What is Neo4j Graph Data Science

Neo4j Graph Data Science (GDS) is a graph analytics and machine learning library that runs on the Neo4j graph database to compute graph algorithms and build graph-based ML pipelines. It targets data scientists, ML engineers, and graph practitioners working on use cases such as community detection, similarity, link prediction, recommendations, and fraud/risk analysis. The product differentiates through native graph projections, a catalog of graph algorithms, and an in-database workflow that reduces data movement compared with exporting graph data to external tools.

pros

Native graph algorithm library

GDS provides a broad set of production-oriented graph algorithms (for example, centrality, community detection, similarity, and path-based analytics) designed for property graphs. It supports running algorithms directly against Neo4j data via graph projections, which can simplify operationalization when the source of truth is already in Neo4j. This focus on graph-native computation is distinct from general-purpose analytics tools that primarily operate on tabular models.

In-database ML workflows

GDS includes end-to-end pipelines for tasks such as node classification and link prediction, including feature steps like graph embeddings. Keeping computation close to the graph can reduce ETL complexity and latency compared with exporting to separate analytics warehouses or BI layers. The approach fits teams that want repeatable graph feature engineering and scoring within the same platform used to store and query relationships.

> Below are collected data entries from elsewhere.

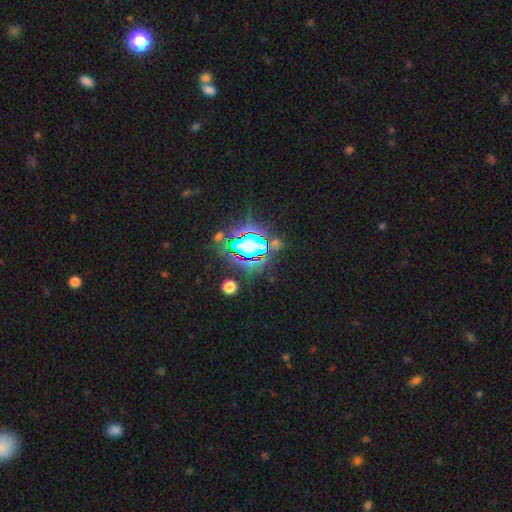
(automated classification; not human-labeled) Smooth or featured? Predicted: star or artifact (p=0.69).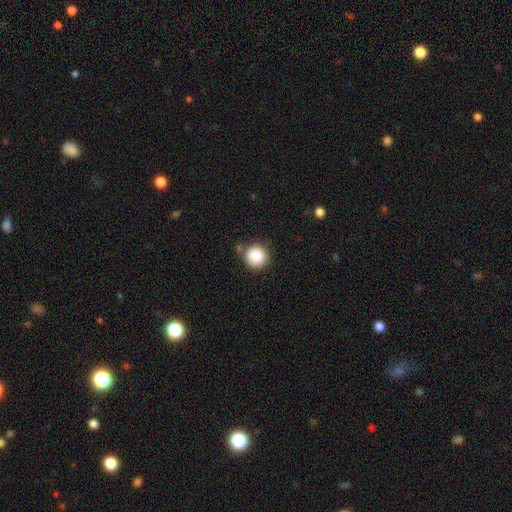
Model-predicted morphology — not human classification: The model was most divided on "merging": none: 76%, minor disturbance: 15%, merger: 6%, major disturbance: 4%. More confident: how rounded — round (91%); smooth or featured — smooth (88%).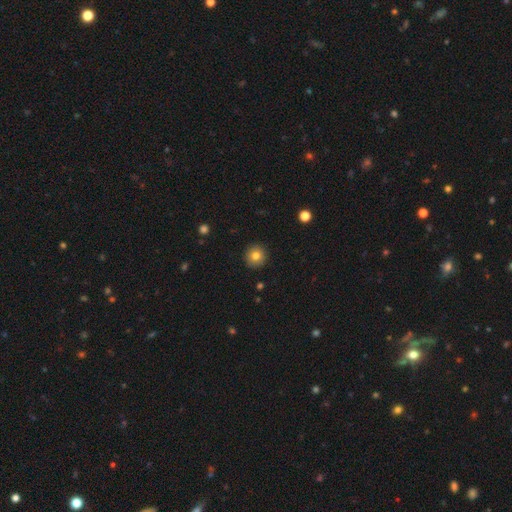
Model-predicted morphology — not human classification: A smooth galaxy with no disk features (80%) that is round (95%). Merging: none (92%).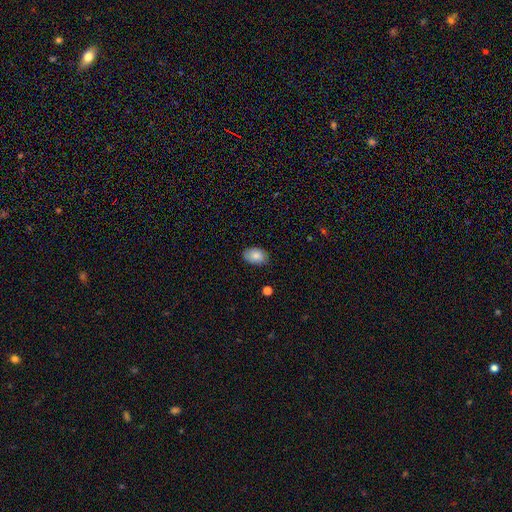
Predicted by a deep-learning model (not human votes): smooth-or-featured: smooth: 81% | featured or disk: 11% | star or artifact: 8%
  how-rounded: in between: 85% | round: 13% | cigar-shaped: 1%
  merging: none: 78% | minor disturbance: 17% | major disturbance: 3% | merger: 1%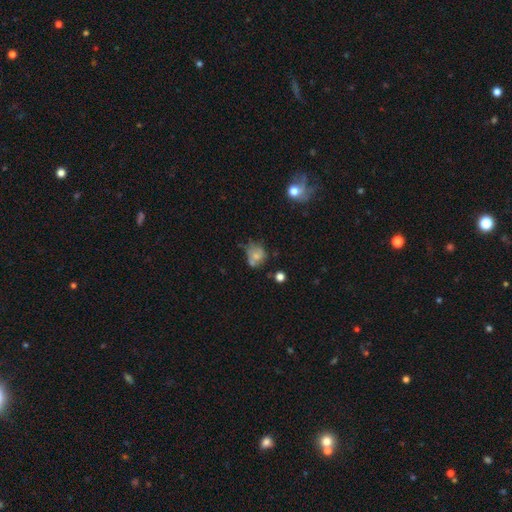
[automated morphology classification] A smooth galaxy with no disk features (63%) that is round (64%).

Vote fractions:
- Smooth or featured? smooth: 63% / featured or disk: 25% / star or artifact: 12%
- How rounded? round: 64% / in between: 35% / cigar-shaped: 1%
- Merging? none: 39% / minor disturbance: 27% / merger: 20% / major disturbance: 14%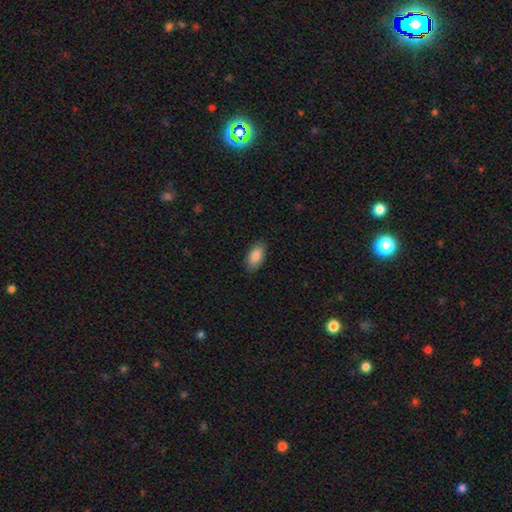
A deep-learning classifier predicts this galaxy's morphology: This appears to be a smooth galaxy with no disk features (88%) that is in between round and cigar-shaped (93%). Merging: none (87%).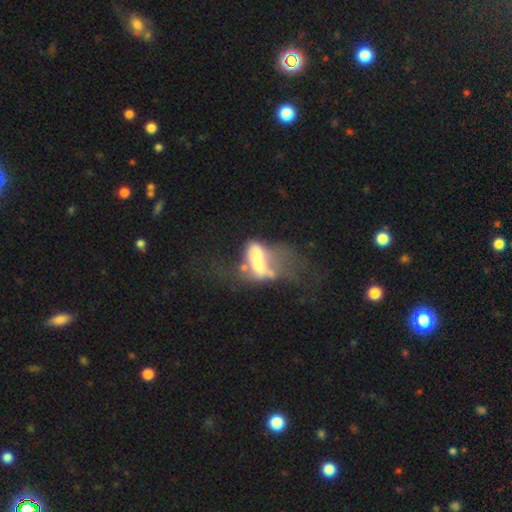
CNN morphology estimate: smooth_or_featured: featured or disk (p=0.53) [alt: smooth p=0.35]
disk_edge_on: no (p=0.94) [alt: yes p=0.06]
merging: merger (p=0.44) [alt: major disturbance p=0.36]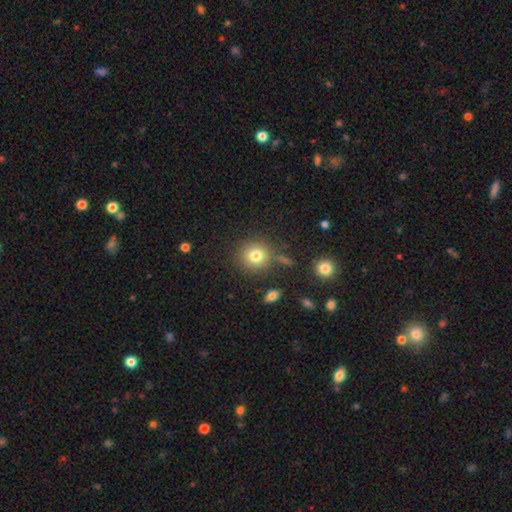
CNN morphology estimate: smooth-or-featured: smooth: 79% | star or artifact: 12% | featured or disk: 9%
  how-rounded: round: 89% | in between: 10% | cigar-shaped: 1%
  merging: none: 81% | minor disturbance: 10% | merger: 6% | major disturbance: 4%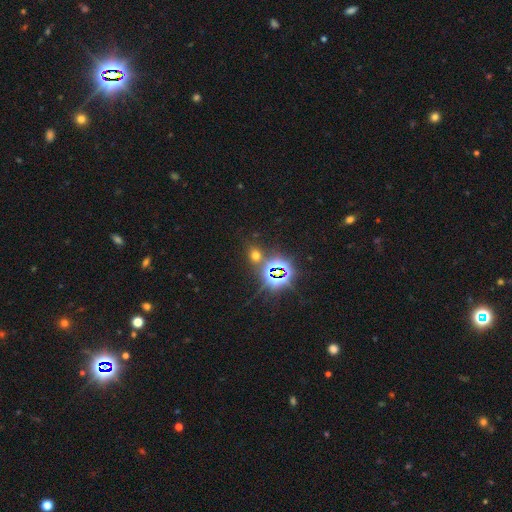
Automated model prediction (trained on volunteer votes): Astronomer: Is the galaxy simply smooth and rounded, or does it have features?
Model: star or artifact — 48% (runner-up: smooth, 45%).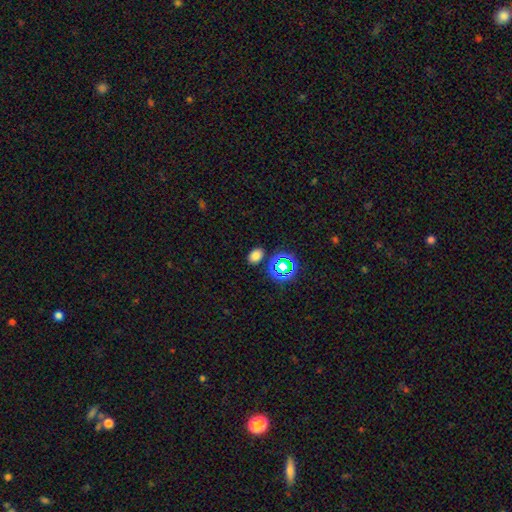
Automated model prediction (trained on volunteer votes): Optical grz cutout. It shows a smooth galaxy with no disk features (70%) that is in between round and cigar-shaped (78%). Merging: none (84%).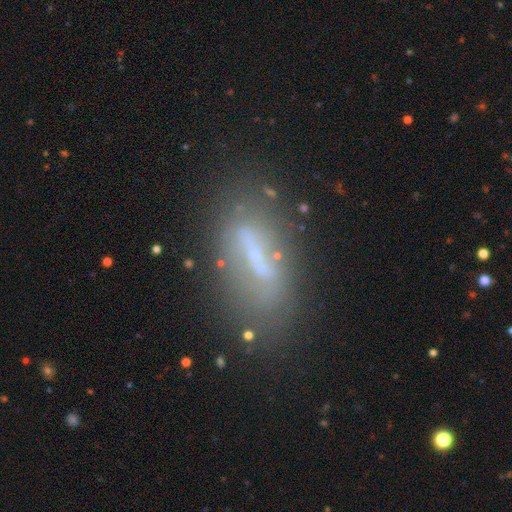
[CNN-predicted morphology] smooth-or-featured: featured or disk: 53% | smooth: 33% | star or artifact: 14%
  disk-edge-on: no: 65% | yes: 35%
  merging: none: 65% | minor disturbance: 18% | major disturbance: 10% | merger: 6%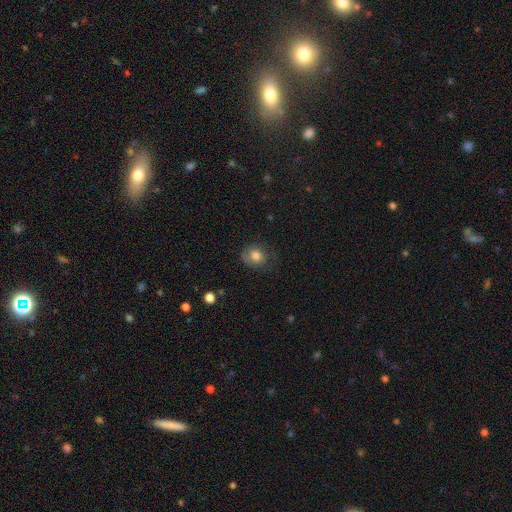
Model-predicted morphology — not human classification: This appears to be a smooth galaxy with no disk features (77%) that is round (69%). Merging: none (64%).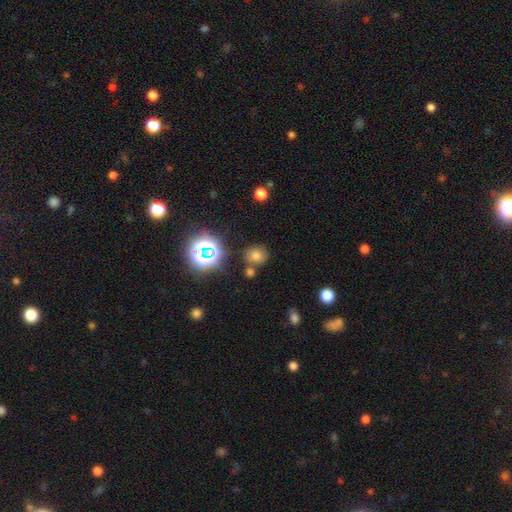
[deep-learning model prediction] Overall: smooth (66%; star or artifact 26%). How rounded: round (77%). Merging: none (72%).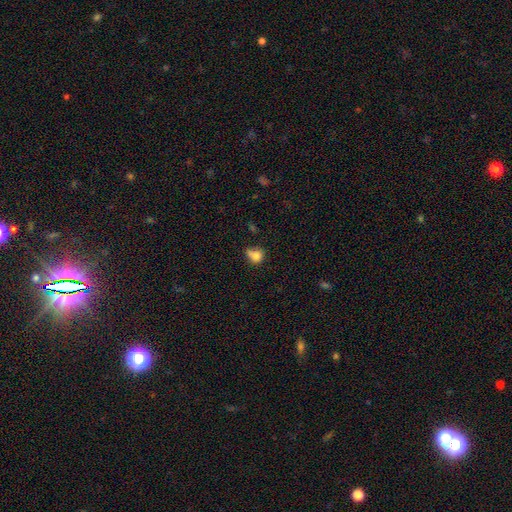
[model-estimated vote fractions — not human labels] Smooth or featured? smooth (79%)
How rounded? round (65%)
Merging? none (40%)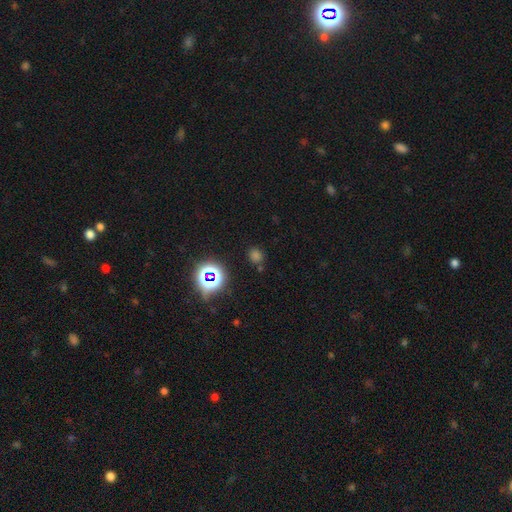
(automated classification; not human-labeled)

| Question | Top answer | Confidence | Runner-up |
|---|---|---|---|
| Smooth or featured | smooth | 50% | star or artifact (44%) |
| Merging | none | 79% | minor disturbance (11%) |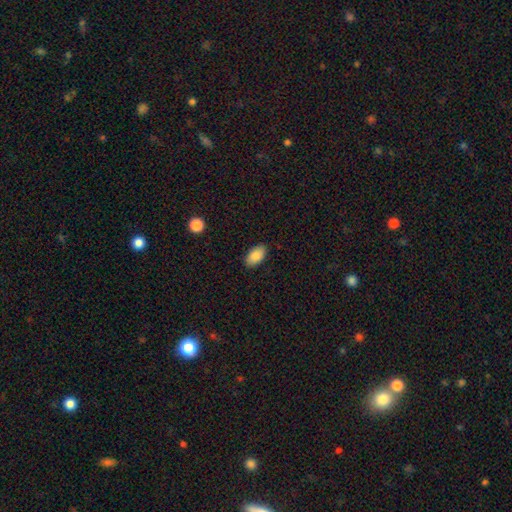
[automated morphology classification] The model was most divided on "merging": none: 88%, minor disturbance: 9%, major disturbance: 2%, merger: 1%. More confident: how rounded — in between (94%); smooth or featured — smooth (86%).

Integration with Neo4j ecosystem

GDS integrates with Neo4j query and administration workflows, including Cypher-based access patterns and Neo4j security/role concepts. It supports exporting results back to the graph as properties or relationships, enabling downstream applications to consume scores and communities. This tight integration can streamline deployment for organizations already standardized on Neo4j for graph workloads.

cons

Requires Neo4j graph database

GDS is designed to run with Neo4j and is not a vendor-neutral graph analytics engine. Organizations using other databases or lake/warehouse-centric architectures may need additional data movement or duplication to use it. This can increase operational overhead compared with tools that natively run where most enterprise data already resides.

Limited BI dashboarding scope

GDS focuses on graph computation and ML rather than providing full BI dashboard authoring and governed semantic modeling. Teams typically rely on separate visualization/BI products for interactive dashboards, pixel-perfect reporting, and broad business-user self-service. As a result, it may not replace dedicated dashboard software in analytics programs.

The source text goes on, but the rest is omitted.